Records to process START

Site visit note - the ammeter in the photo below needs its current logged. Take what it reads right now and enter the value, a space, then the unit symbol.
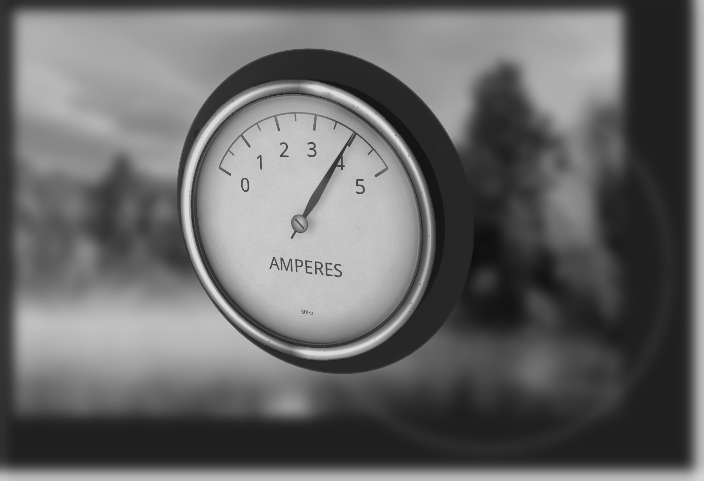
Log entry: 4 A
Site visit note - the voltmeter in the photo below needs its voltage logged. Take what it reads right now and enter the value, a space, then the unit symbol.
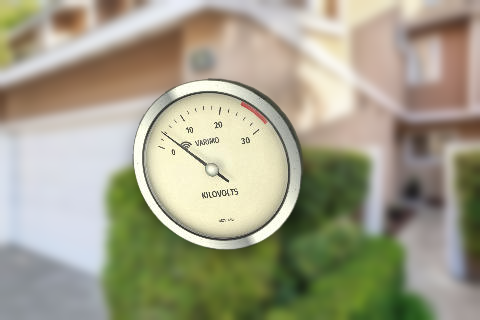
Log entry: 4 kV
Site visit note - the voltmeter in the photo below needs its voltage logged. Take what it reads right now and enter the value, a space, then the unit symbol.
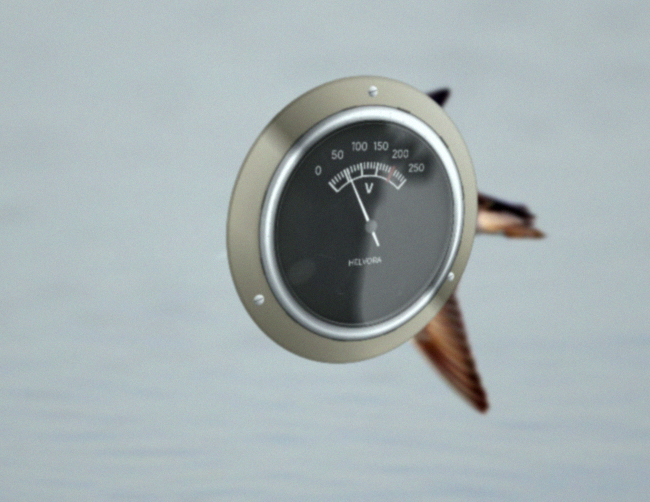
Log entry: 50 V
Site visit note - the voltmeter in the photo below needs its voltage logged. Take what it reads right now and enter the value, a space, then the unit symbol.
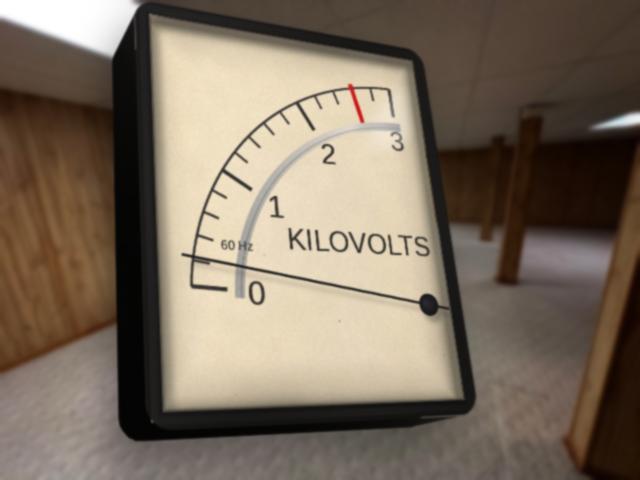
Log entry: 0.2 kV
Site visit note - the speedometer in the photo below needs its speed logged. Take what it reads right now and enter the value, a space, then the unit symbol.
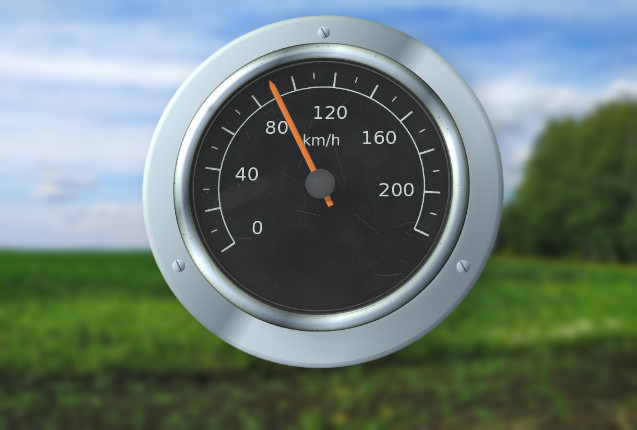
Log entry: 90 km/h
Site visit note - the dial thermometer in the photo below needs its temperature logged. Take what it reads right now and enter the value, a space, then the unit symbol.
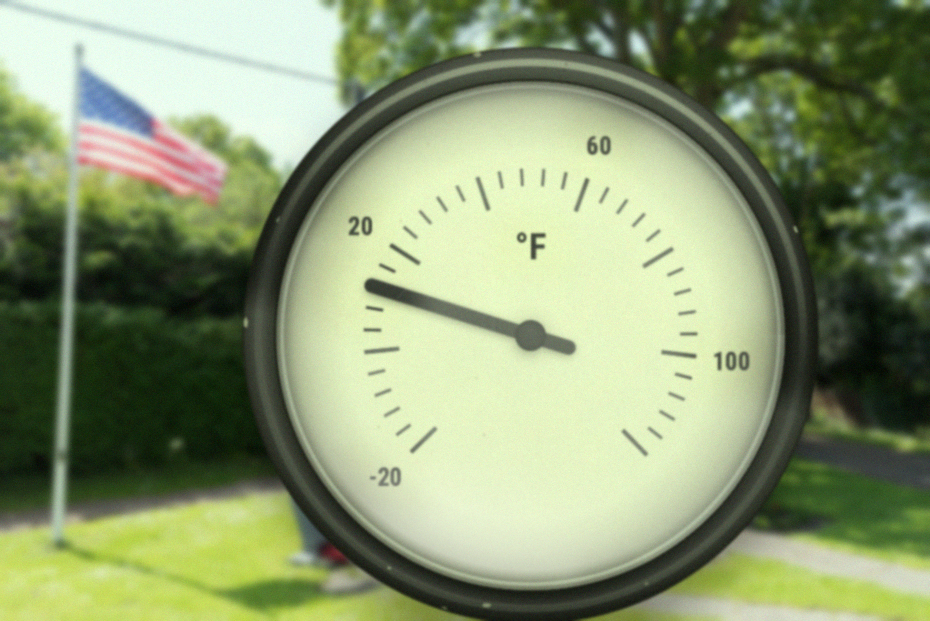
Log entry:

Records to process END

[What is required]
Put every line of the listing above into a Markdown table with a Row column for the row number and a Line column for the text. Skip blank lines and leave the pictures out.

[Result for this task]
| Row | Line |
|---|---|
| 1 | Site visit note - the ammeter in the photo below needs its current logged. Take what it reads right now and enter the value, a space, then the unit symbol. |
| 2 | Log entry: 4 A |
| 3 | Site visit note - the voltmeter in the photo below needs its voltage logged. Take what it reads right now and enter the value, a space, then the unit symbol. |
| 4 | Log entry: 4 kV |
| 5 | Site visit note - the voltmeter in the photo below needs its voltage logged. Take what it reads right now and enter the value, a space, then the unit symbol. |
| 6 | Log entry: 50 V |
| 7 | Site visit note - the voltmeter in the photo below needs its voltage logged. Take what it reads right now and enter the value, a space, then the unit symbol. |
| 8 | Log entry: 0.2 kV |
| 9 | Site visit note - the speedometer in the photo below needs its speed logged. Take what it reads right now and enter the value, a space, then the unit symbol. |
| 10 | Log entry: 90 km/h |
| 11 | Site visit note - the dial thermometer in the photo below needs its temperature logged. Take what it reads right now and enter the value, a space, then the unit symbol. |
| 12 | Log entry: |